# ABOUT THIS TASK
Where a picture appears, skip it and copy everything else in the listing exactly.

# SOURCE MATERIAL
□ □ □ □

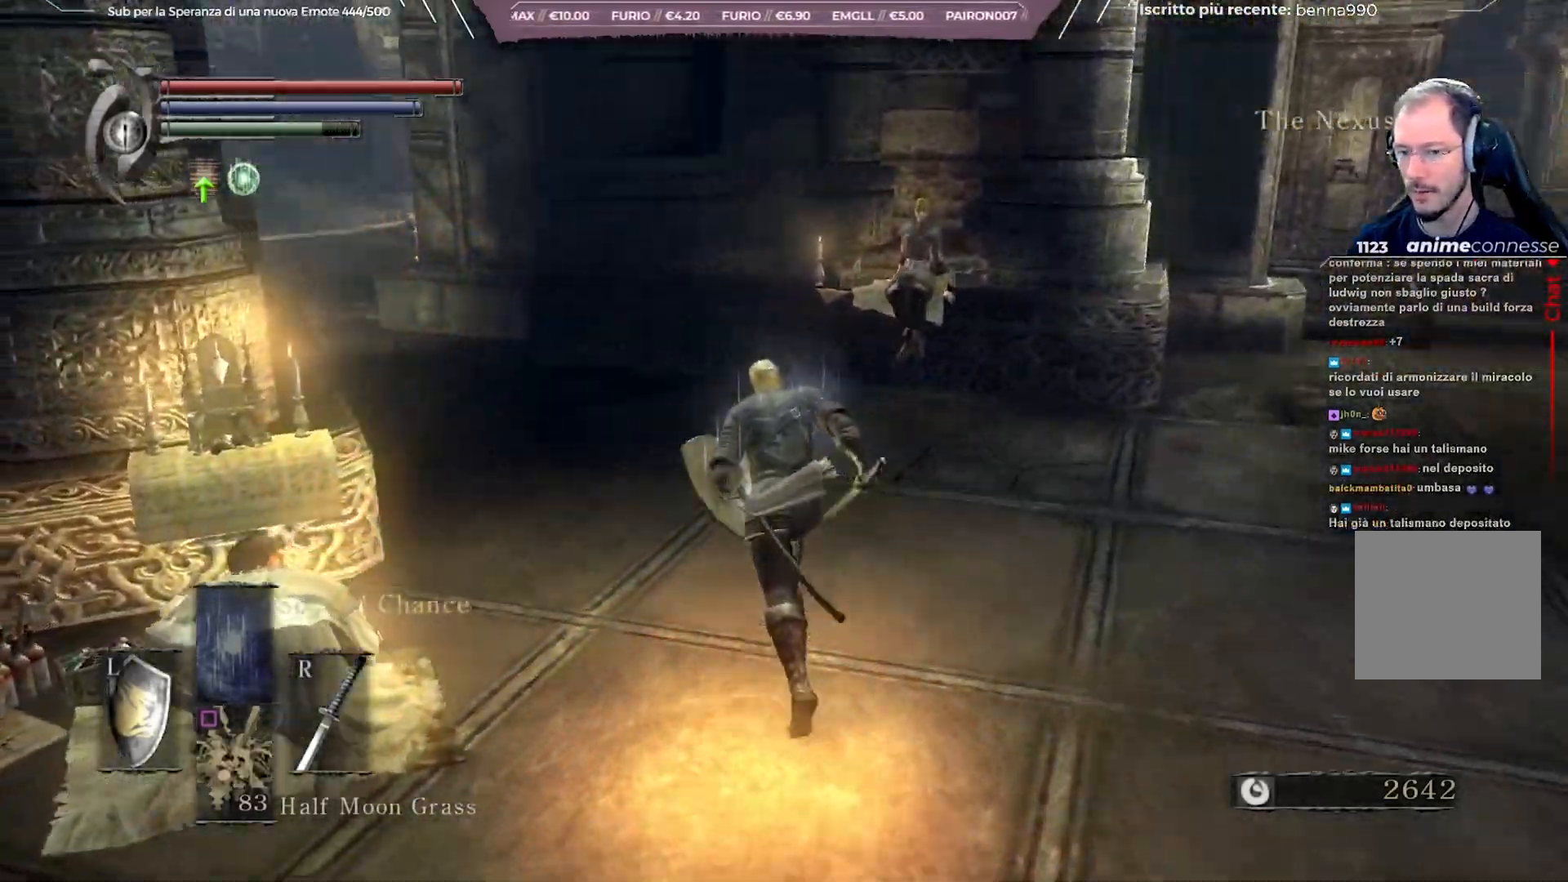
{"buttons": ["B"], "left_stick": "up", "right_stick": "down-left", "events": []}
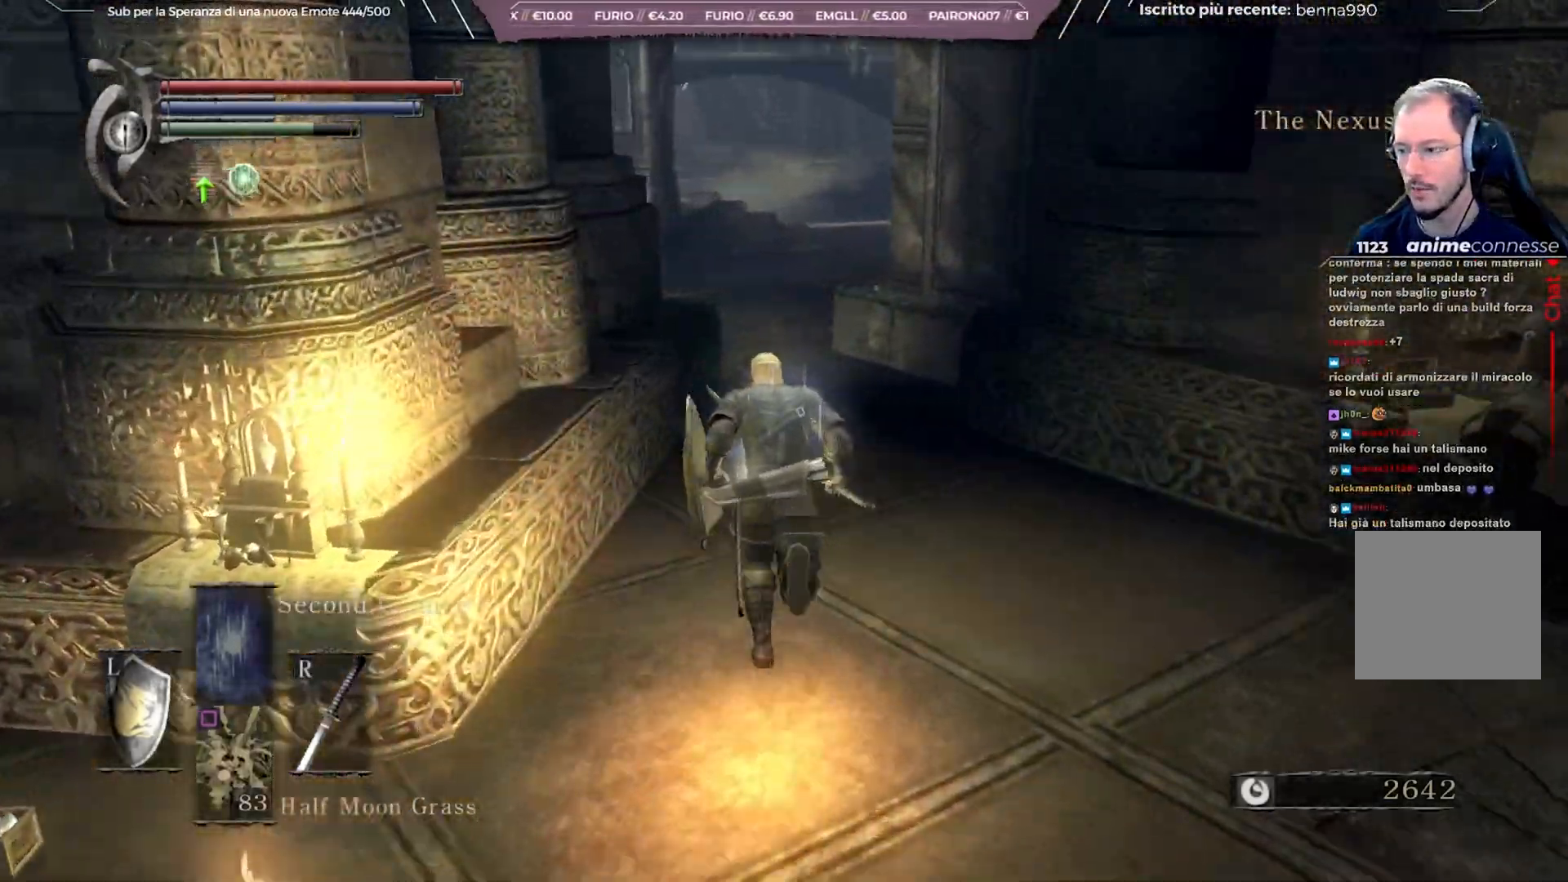
{"buttons": ["B"], "left_stick": "up", "right_stick": "center", "events": [[17, "right_stick", "center"]]}
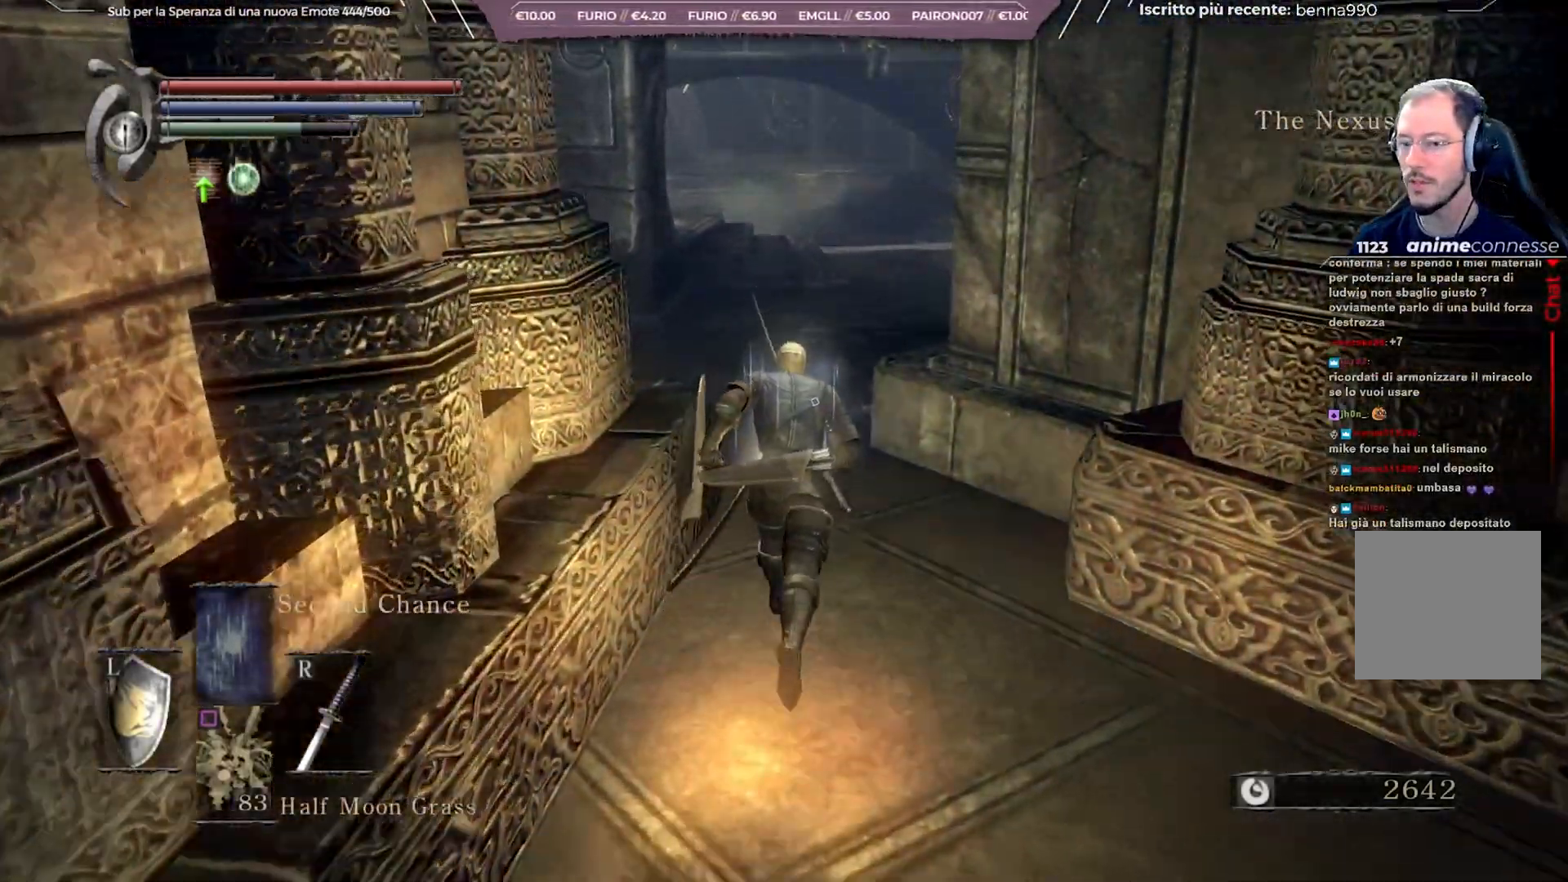
{"buttons": ["B"], "left_stick": "up", "right_stick": "right", "events": [[467, "right_stick", "right"]]}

□ □ □ □

# RESULT OF THE EXERCISE
{"buttons": ["B"], "left_stick": "up", "right_stick": "down-left", "events": []}
{"buttons": ["B"], "left_stick": "up", "right_stick": "center", "events": [[17, "right_stick", "center"]]}
{"buttons": ["B"], "left_stick": "up", "right_stick": "right", "events": [[467, "right_stick", "right"]]}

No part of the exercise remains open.